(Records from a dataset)
● ● ● ● ●

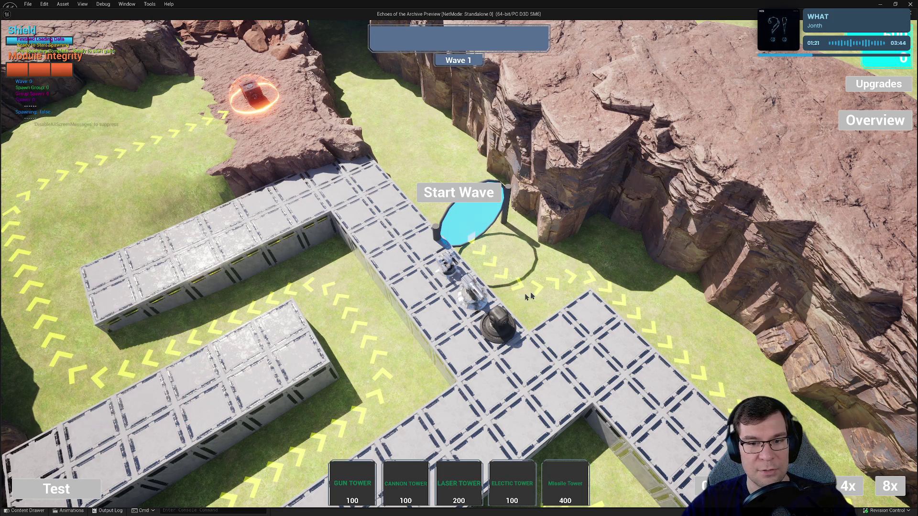
pyautogui.click(497, 326)
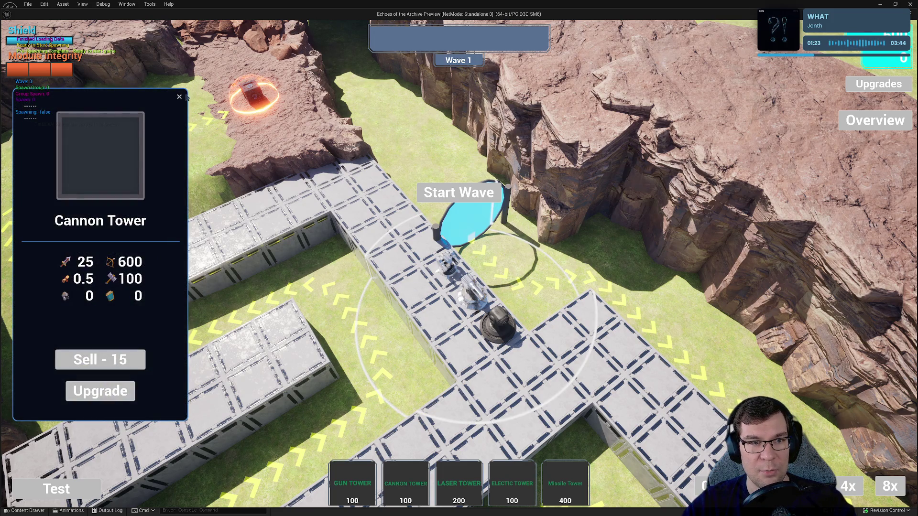
pyautogui.click(447, 263)
pyautogui.click(111, 390)
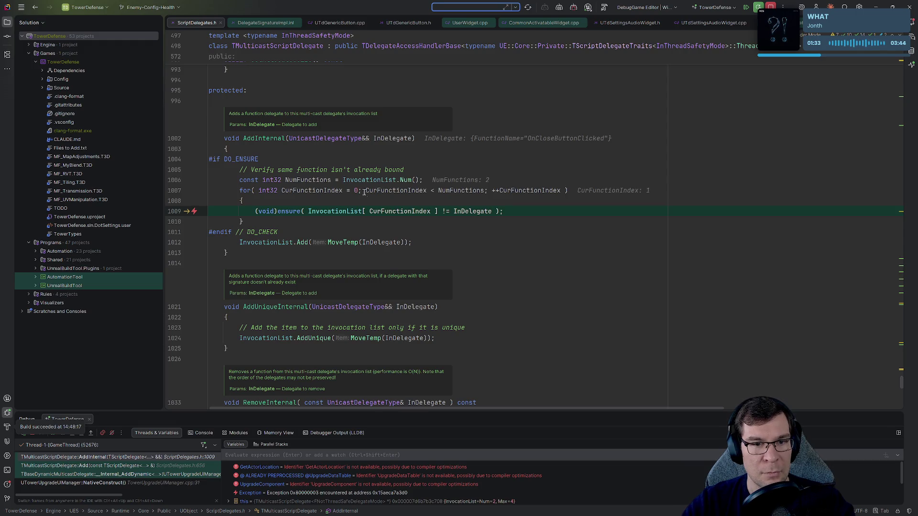
# Step: Jump from the call stack to NativeConstruct in TowerUpgradeUIManager.cpp and add a line below the AddDynamic binding
pyautogui.moveTo(360, 180)
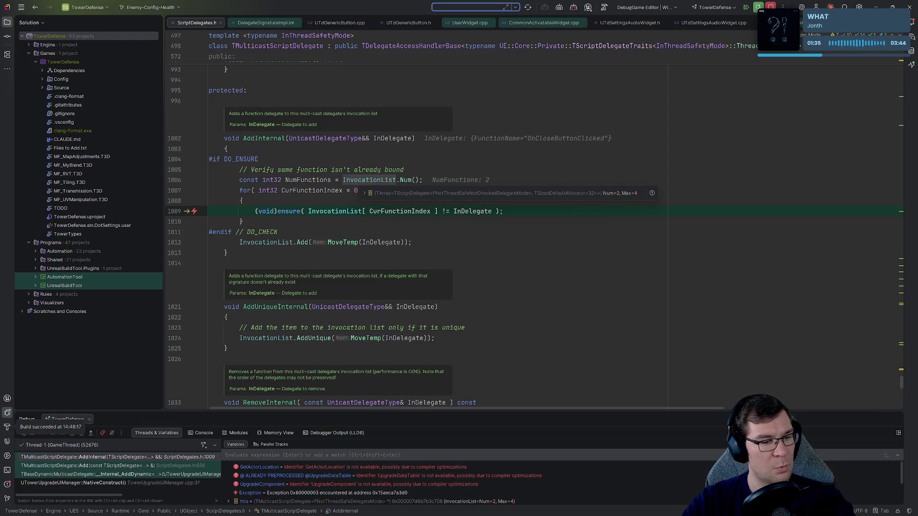
pyautogui.click(148, 483)
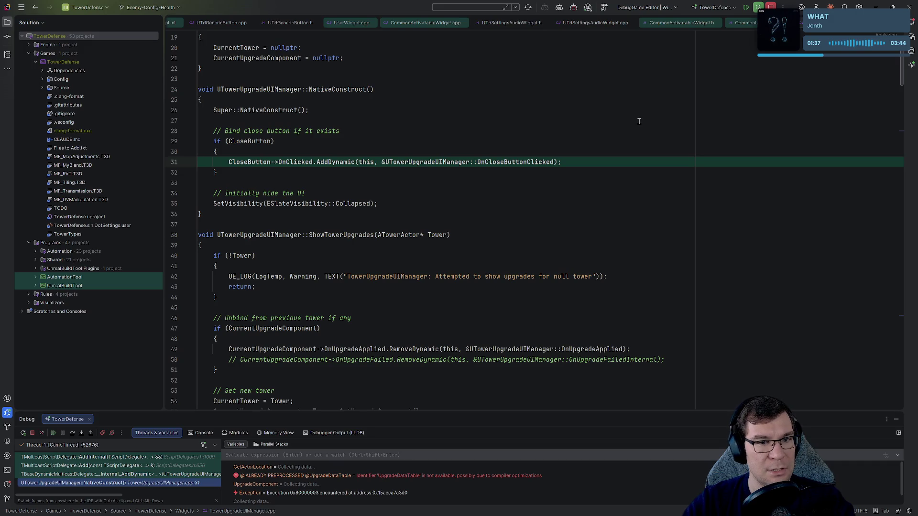
pyautogui.click(344, 213)
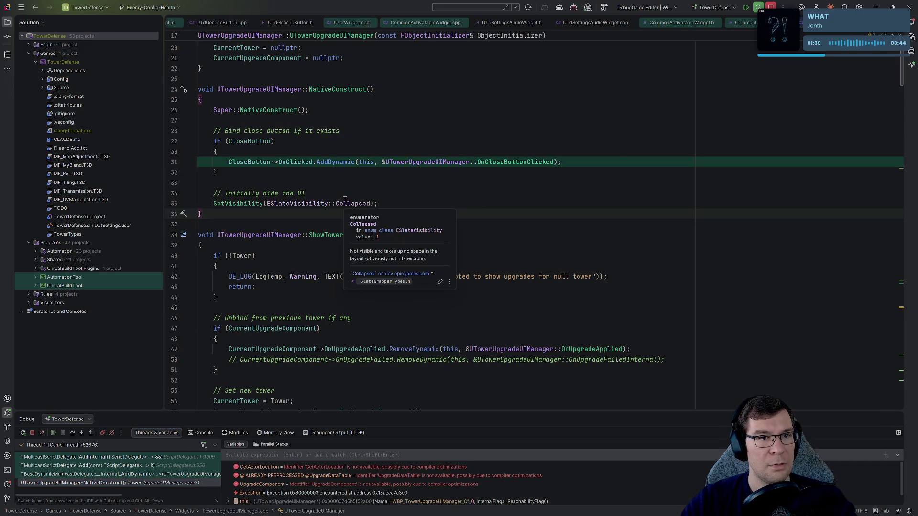
pyautogui.scroll(3, 339, 242)
pyautogui.click(566, 221)
pyautogui.press('Return')
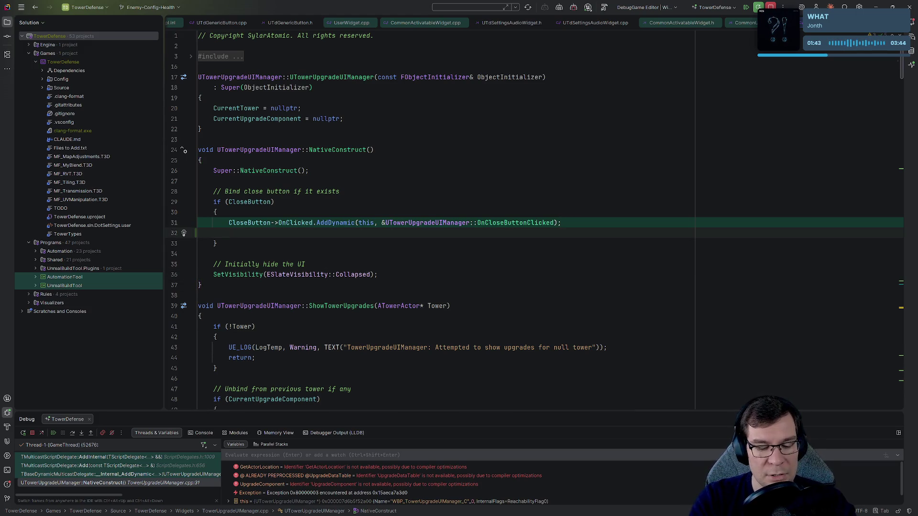
# Step: Start a CloseButton->OnClicked.AddUniqueDynamic call below the original binding
pyautogui.write('CloseButton->OnClicked.AddUni')
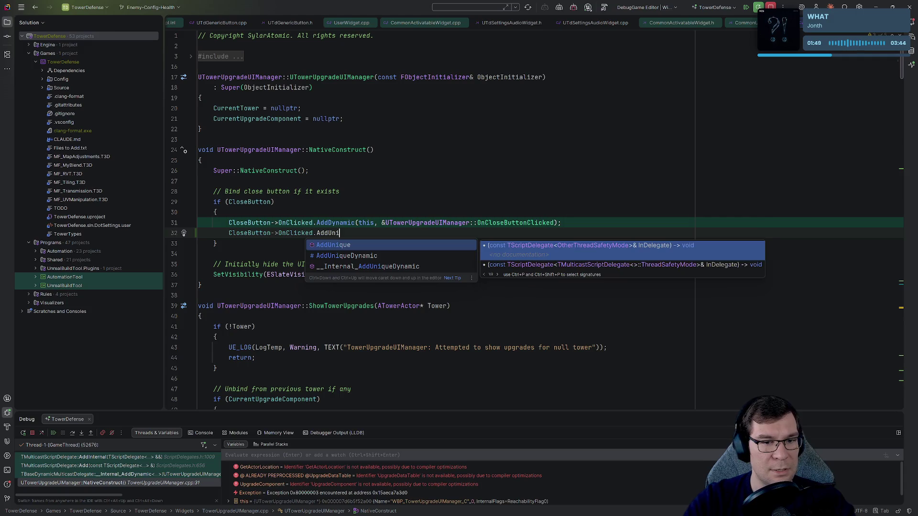
pyautogui.press('Down')
pyautogui.press('Return')
pyautogui.press('Up')
pyautogui.press('End')
pyautogui.press('Left')
pyautogui.press('Left')
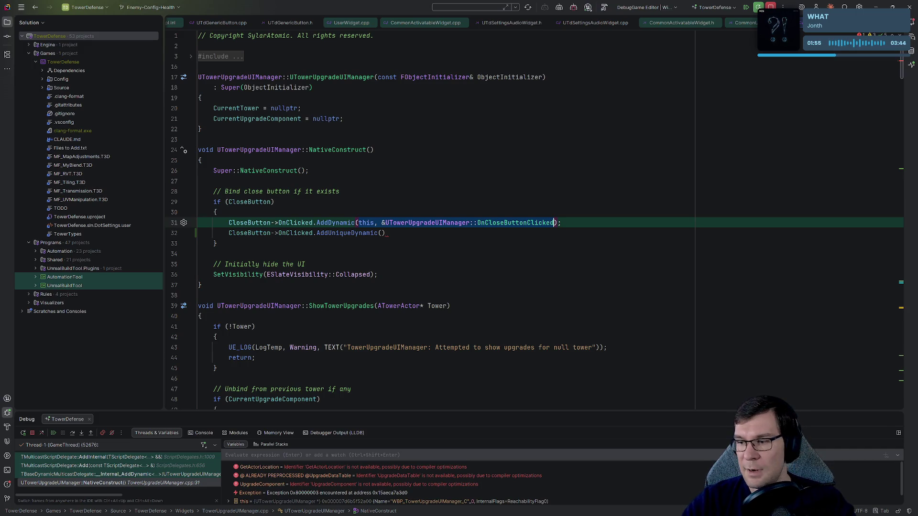
# Step: Fill AddUniqueDynamic with the OnCloseButtonClicked handler arguments and end it with a semicolon
pyautogui.press('Down')
pyautogui.press('Down')
pyautogui.press('Down')
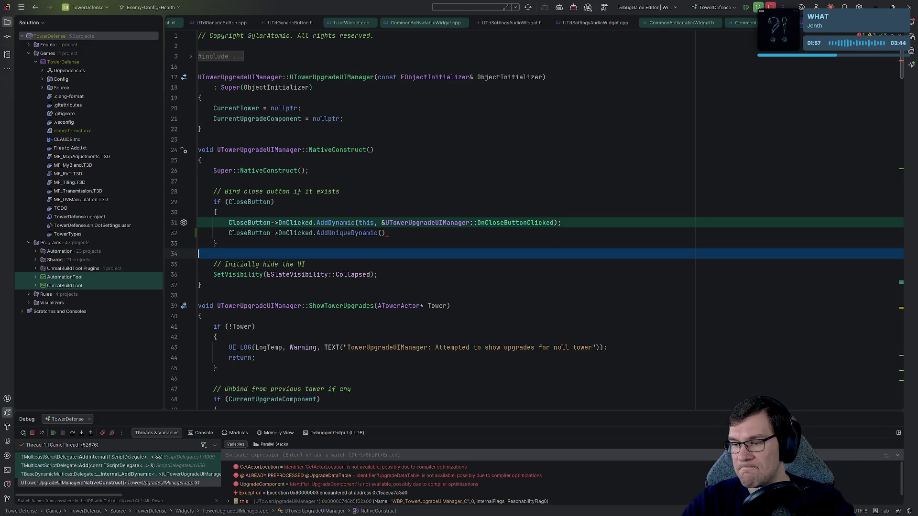
pyautogui.click(494, 265)
pyautogui.press('Up')
pyautogui.press('Up')
pyautogui.press('Up')
pyautogui.press('End')
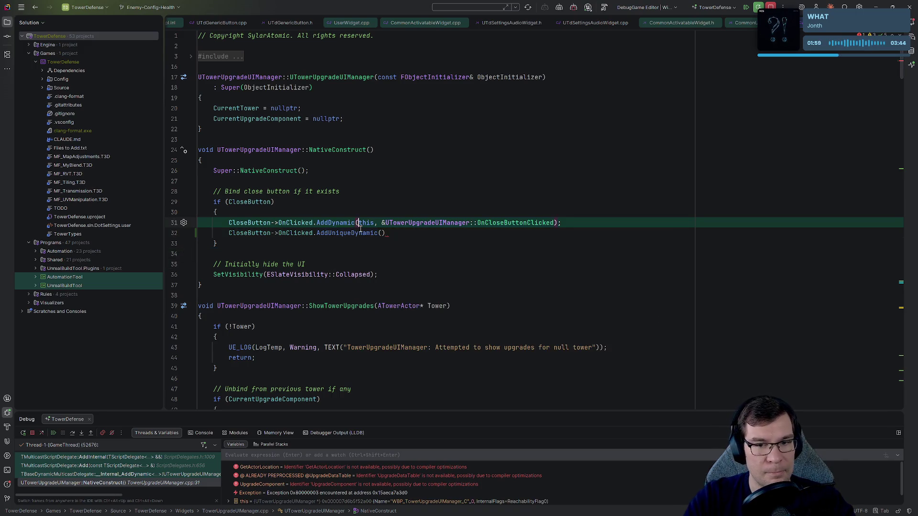
pyautogui.press('Left')
pyautogui.press('Tab')
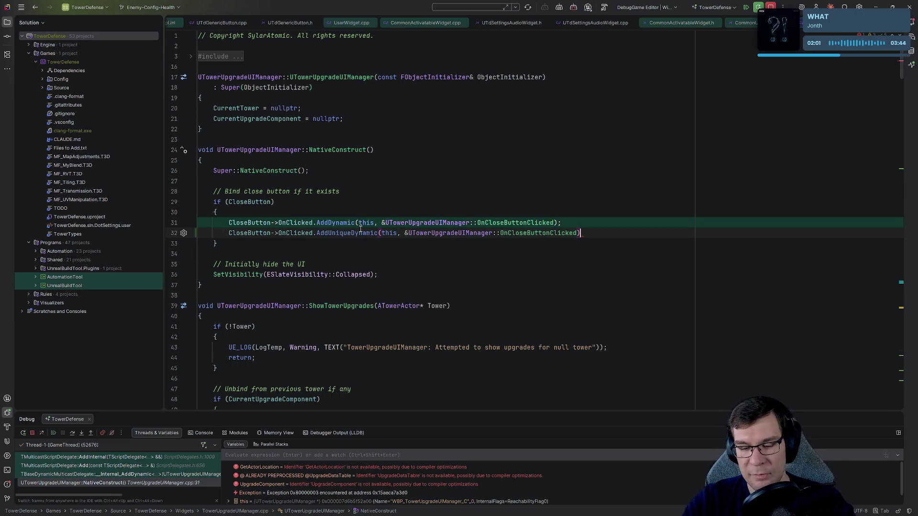
pyautogui.write(';')
# Step: Delete the old AddDynamic line with Ctrl+Y and stop the debugging session
pyautogui.press('Up')
pyautogui.press('ctrl+y')
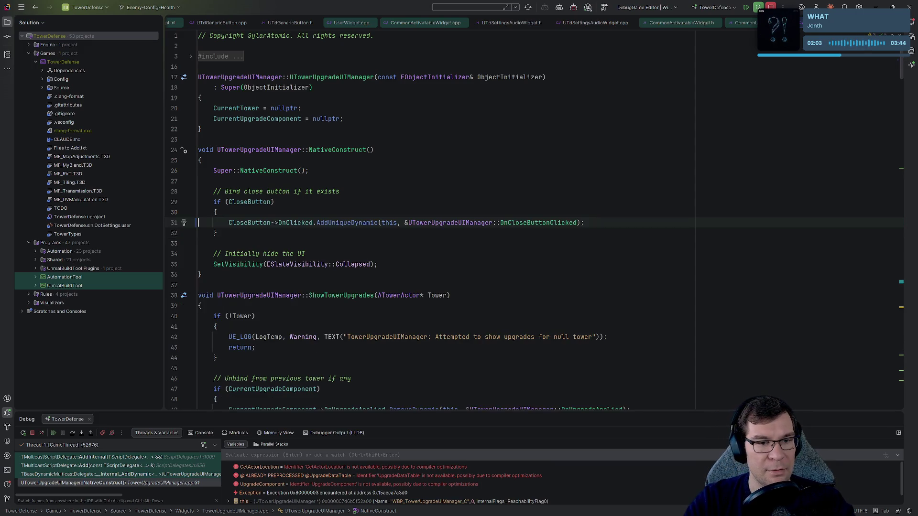
pyautogui.click(770, 7)
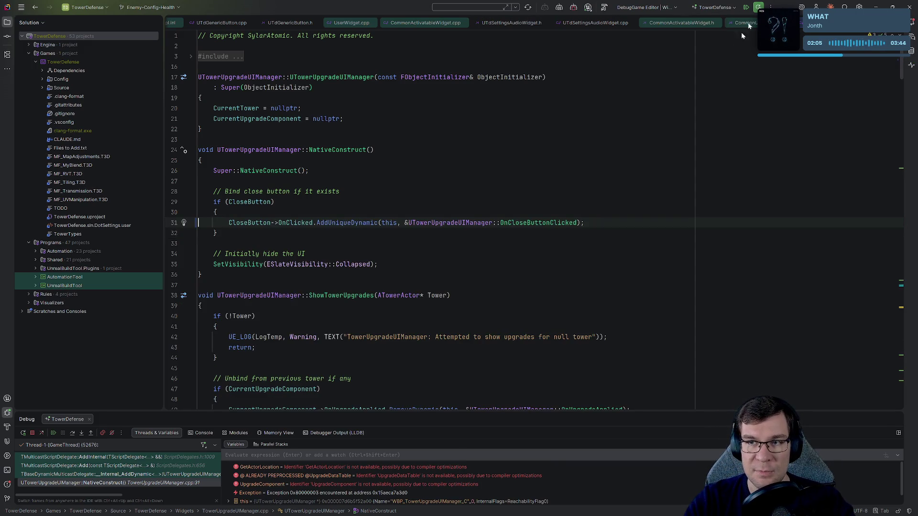
pyautogui.click(475, 211)
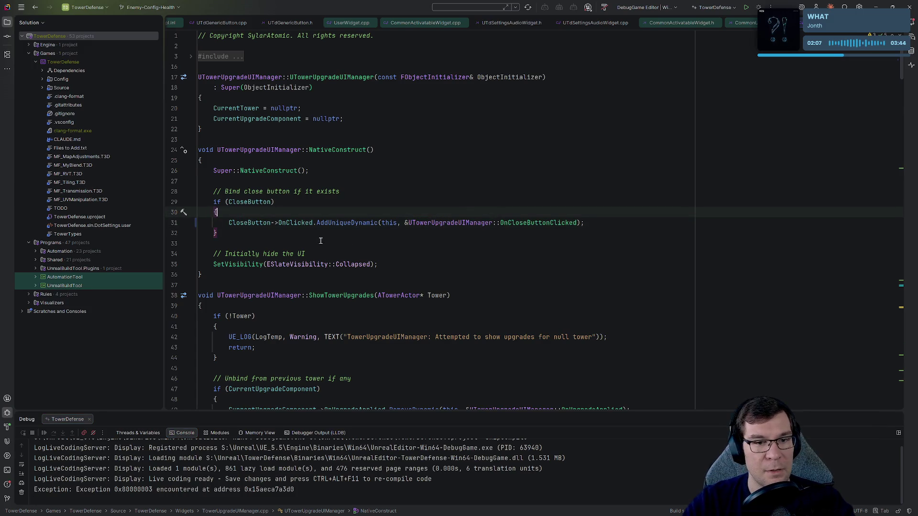
pyautogui.moveTo(316, 223); pyautogui.dragTo(378, 223)
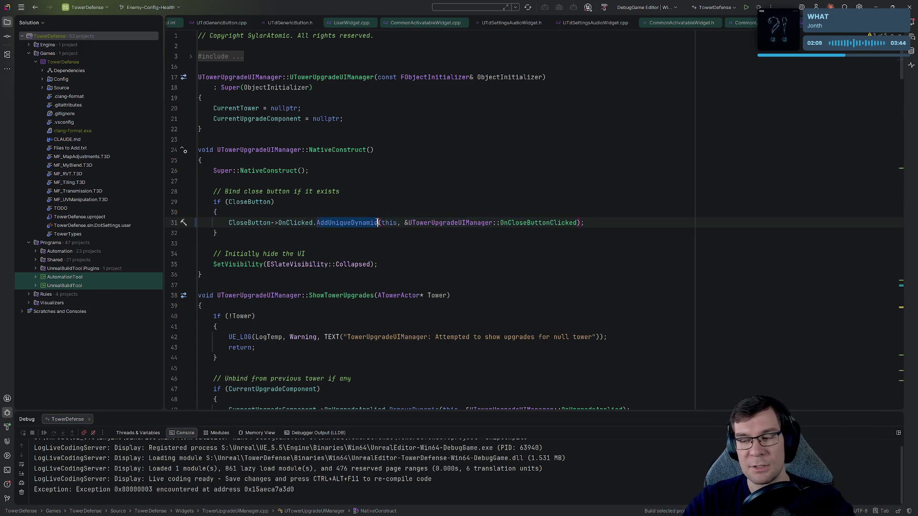
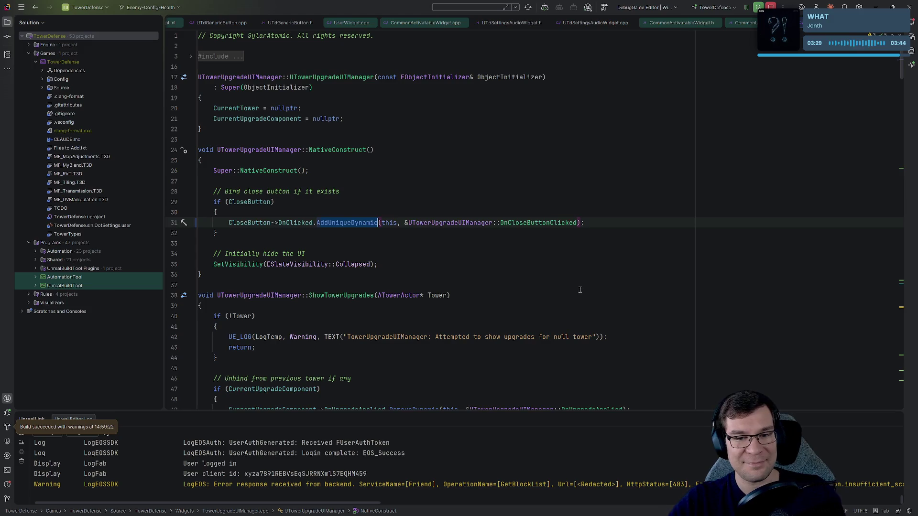
# Step: Minimize Rider and fly the camera across TestStaticMap_5 to a horizon view
pyautogui.click(592, 222)
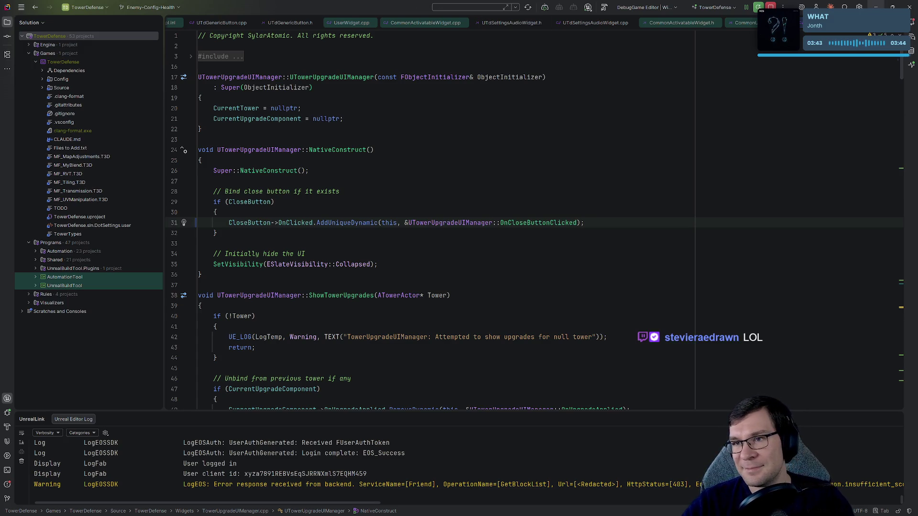
pyautogui.click(876, 6)
pyautogui.moveTo(355, 186)
pyautogui.mouseDown()
pyautogui.moveTo(335, 172)
pyautogui.moveTo(325, 181)
pyautogui.moveTo(306, 144)
pyautogui.moveTo(325, 167)
pyautogui.mouseUp()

● ● ● ● ●

A word-for-word copy of the records is required. Leave out every picture.

pyautogui.click(497, 326)
pyautogui.click(447, 263)
pyautogui.click(111, 390)
# Step: Jump from the call stack to NativeConstruct in TowerUpgradeUIManager.cpp and add a line below the AddDynamic binding
pyautogui.moveTo(360, 180)
pyautogui.click(148, 483)
pyautogui.click(344, 213)
pyautogui.scroll(3, 339, 242)
pyautogui.click(566, 221)
pyautogui.press('Return')
# Step: Start a CloseButton->OnClicked.AddUniqueDynamic call below the original binding
pyautogui.write('CloseButton->OnClicked.AddUni')
pyautogui.press('Down')
pyautogui.press('Return')
pyautogui.press('Up')
pyautogui.press('End')
pyautogui.press('Left')
pyautogui.press('Left')
# Step: Fill AddUniqueDynamic with the OnCloseButtonClicked handler arguments and end it with a semicolon
pyautogui.press('Down')
pyautogui.press('Down')
pyautogui.press('Down')
pyautogui.click(494, 265)
pyautogui.press('Up')
pyautogui.press('Up')
pyautogui.press('Up')
pyautogui.press('End')
pyautogui.press('Left')
pyautogui.press('Tab')
pyautogui.write(';')
# Step: Delete the old AddDynamic line with Ctrl+Y and stop the debugging session
pyautogui.press('Up')
pyautogui.press('ctrl+y')
pyautogui.click(770, 7)
pyautogui.click(475, 211)
pyautogui.moveTo(316, 223); pyautogui.dragTo(378, 223)
# Step: Minimize Rider and fly the camera across TestStaticMap_5 to a horizon view
pyautogui.click(592, 222)
pyautogui.click(876, 6)
pyautogui.moveTo(355, 186)
pyautogui.mouseDown()
pyautogui.moveTo(335, 172)
pyautogui.moveTo(325, 181)
pyautogui.moveTo(306, 144)
pyautogui.moveTo(325, 167)
pyautogui.mouseUp()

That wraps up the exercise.